### TASK ITEM
Could you copy out every line of the data where the word "Vista" occurs?

### TASK INPUTS
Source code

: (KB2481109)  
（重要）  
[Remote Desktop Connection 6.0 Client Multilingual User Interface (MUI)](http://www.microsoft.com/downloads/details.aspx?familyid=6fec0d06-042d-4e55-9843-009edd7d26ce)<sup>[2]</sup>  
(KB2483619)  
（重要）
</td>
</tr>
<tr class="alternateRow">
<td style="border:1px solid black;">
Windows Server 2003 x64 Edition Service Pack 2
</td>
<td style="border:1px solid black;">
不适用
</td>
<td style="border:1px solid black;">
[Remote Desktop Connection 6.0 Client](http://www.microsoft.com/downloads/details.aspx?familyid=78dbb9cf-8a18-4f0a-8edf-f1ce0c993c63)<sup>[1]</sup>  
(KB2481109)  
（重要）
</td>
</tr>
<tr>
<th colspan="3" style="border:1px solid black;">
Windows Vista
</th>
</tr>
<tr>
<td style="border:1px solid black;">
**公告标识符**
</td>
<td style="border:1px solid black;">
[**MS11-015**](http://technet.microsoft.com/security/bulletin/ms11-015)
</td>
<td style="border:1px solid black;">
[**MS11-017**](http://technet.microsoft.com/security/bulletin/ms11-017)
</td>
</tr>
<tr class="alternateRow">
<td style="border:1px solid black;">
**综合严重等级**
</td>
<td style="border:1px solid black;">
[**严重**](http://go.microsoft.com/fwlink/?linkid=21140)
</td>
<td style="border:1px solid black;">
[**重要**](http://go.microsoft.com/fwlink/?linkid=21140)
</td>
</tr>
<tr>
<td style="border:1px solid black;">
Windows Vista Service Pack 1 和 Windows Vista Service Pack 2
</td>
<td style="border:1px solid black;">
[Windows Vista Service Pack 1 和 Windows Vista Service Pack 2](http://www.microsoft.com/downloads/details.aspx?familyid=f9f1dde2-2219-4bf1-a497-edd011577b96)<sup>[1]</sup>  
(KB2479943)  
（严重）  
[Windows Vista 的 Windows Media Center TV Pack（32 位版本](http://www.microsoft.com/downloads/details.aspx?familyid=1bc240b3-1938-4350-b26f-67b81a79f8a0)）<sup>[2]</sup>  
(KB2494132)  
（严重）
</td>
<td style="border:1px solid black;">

### YOUR RESPONSE
Windows Vista
Windows Vista Service Pack 1 和 Windows Vista Service Pack 2
[Windows Vista Service Pack 1 和 Windows Vista Service Pack 2](http://www.microsoft.com/downloads/details.aspx?familyid=f9f1dde2-2219-4bf1-a497-edd011577b96)<sup>[1]</sup>  
[Windows Vista 的 Windows Media Center TV Pack（32 位版本](http://www.microsoft.com/downloads/details.aspx?familyid=1bc240b3-1938-4350-b26f-67b81a79f8a0)）<sup>[2]</sup>  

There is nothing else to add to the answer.